Bunun ne kadar doğru ve gerçek olduğunu, ütopik bir düşünce değil de gerçekleşebilecek bir plan olduğunu geçtiğimiz 10 yılda yaşadık. Hemen öncesinde 2001 yılında şubat ayındaki kriz neticesinde batan iflas eden daha doğrusu çöken bir ülke sosyal anlamda insanların birbirlerine dahi güvenmediği, babanın oğluna, oğlunun kardeşe dahi güvenmediği bir Türkiye, mahkemelere güvenin azaldığı, uzun mahkeme süreçlerin yaşandığı, uzun uzun yüksek yargının yaşandığı ve bir türlü neticeye gidilemeyen yargının, hukukun oluştuğu bir Türkiye idi.
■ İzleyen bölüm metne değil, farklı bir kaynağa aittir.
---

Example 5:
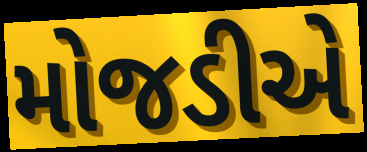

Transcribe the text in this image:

મોજડીએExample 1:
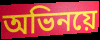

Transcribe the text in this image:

অভিনয়ে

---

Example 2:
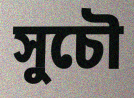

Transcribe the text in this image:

সুচৌ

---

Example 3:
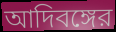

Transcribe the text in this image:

আদিবঙ্গের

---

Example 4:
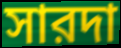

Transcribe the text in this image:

সারদা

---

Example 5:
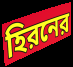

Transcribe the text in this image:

হিরনের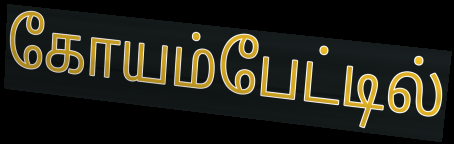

Ama tüm olumsuzlukların içinde bir anda nasıl oldu da Ak Parti hükümetiyle kısa sürede kurtuldu bu bir planlama bir hayal etme ve o idari güçle, o yönetim tecrübesiyle de bütün bunları uygulamaya koymayla alakalıydı. Bütün bunların birleştiği bir yapıdan bahsediyoruz. Türkiye hem sosyal anlamda hem ekonomik hem de hukuki alanda olan gelişmeler müthiş derecede çok büyük mesafeler alınan gelişmeler. Yani hayale dahi sığdırılamayacak gelişmeler. Avrupa İnsan Hakları Mahkemesinde Türkiye'de rekorlar kırdığı dünyada bir numara olduğu başvuru nezdinde tamamen AİHM'nin bıktığı bir ülkeden bahsediyoruz. AİHM bizi özel izleme çerçevesinden çıkartıp gelişmiş ülkelerle aynı seviyede standart bir hale getiriyor. AİHM'ye başvurular artık düşmüş durumda. Bu çok önemlidir, bu Türkiye'ye itibarla alakalıdır. İnsanların kendi devletine, kendi mahkemelerine, kendi yargısına güvenmediğinin bir göstergesidir. Bu itibardır. Siz öyle bir devletsiniz ki kendi insanınız size güvenmiyor. Benim ülkemde benim devletimde bunlar nasıl yaşanabilir demiştim. bütün bunlar çok küçük görülebilir. Arkasına bakıldığında çok önemli çok derin ifadeleri olan şeyler.
Aynı zamanda batmış iflas etmiş ekonomilerden bugün geldiğimiz yerlere bakıyoruz, batmış ekonomi dediğimiz yerden artık IMF'ye borcu kalmamış, 5 milyar dolar borç verebilecek bir konuma gelmiş, hazinesinde 125 milyar dolar stoku bulunan merkez bankasında bir ülke konumuna geliyoruz. Gayri safi milli hasılasını üçe katlamış, ekonomisini 3'e katlamış, ihracatını 5'e katlamış bir ülkeden bahsediyoruz. Dünyada kabul edilebilir bir güç olmuş bir Türkiye'den bahsediyoruz. Çok konuşmaya gerek duymuyorum bütün bunların herkes farkında. Bu gelişmeleri biz hep beraber yaşıyoruz. Günlük işlerimizin içinde olan şeyler bunlar. Bunların verdiği rahatlıklar, güç, moral, motivasyonu Türk halkı olarak hepimiz hissediyoruz. Sadece biz hissetmekle de kalmıyoruz bütün dünyada bizimle beraber olan bizimle aynı düşünen, bizi seven insanlar hatta ve hatta mazlum devletler, halklar da bizim bu halimizden mutluluk duyuyor ve motive oluyorlar. Biz sadece kendimizi bu konuma getirmekle kalmıyoruz, onlara da örnek teşkil ediyoruz, moral kaynağı oluyoruz. Allah'ım bunu Ak Partiye ve AK Parti’de görev yapan insanlara nasip etti.”